Would you transcribe the line that holds "Comer De 3 Em", plus every line beneath it through the end of the data, exactly and with nothing added?

Saved data entries:
--- START ---

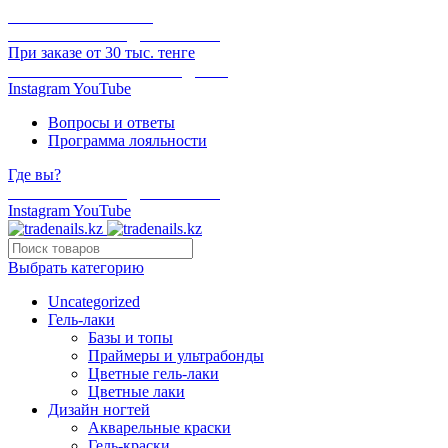
ОНЛАЙН ОПЛАТА
БЕСПЛАТНАЯ ДОСТАВКА
При заказе от 30 тыс. тенге
ОТГРУЗКА В ТОТ ЖЕ ДЕНЬ
Instagram
YouTube
Вопросы и ответы
Программа лояльности
Где вы?
БЕСПЛАТНАЯ ДОСТАВКА
Instagram
YouTube
Выбрать категорию
Uncategorized
Гель-лаки
Базы и топы
Праймеры и ультрабонды
Цветные гель-лаки
Цветные лаки
Дизайн ногтей
Акварельные краски
Гель-краски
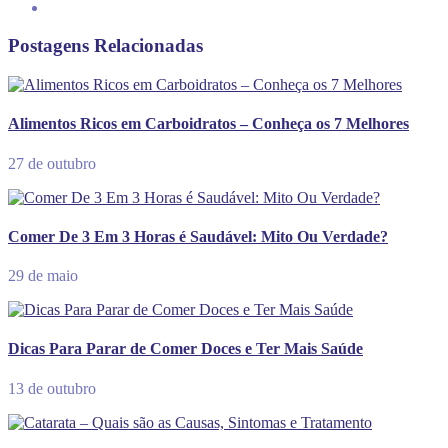
Postagens Relacionadas
Alimentos Ricos em Carboidratos – Conheça os 7 Melhores
27 de outubro
Comer De 3 Em 3 Horas é Saudável: Mito Ou Verdade?
29 de maio
Dicas Para Parar de Comer Doces e Ter Mais Saúde
13 de outubro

--- END ---

**Exercise result**:
Comer De 3 Em 3 Horas é Saudável: Mito Ou Verdade?
29 de maio
Dicas Para Parar de Comer Doces e Ter Mais Saúde
13 de outubro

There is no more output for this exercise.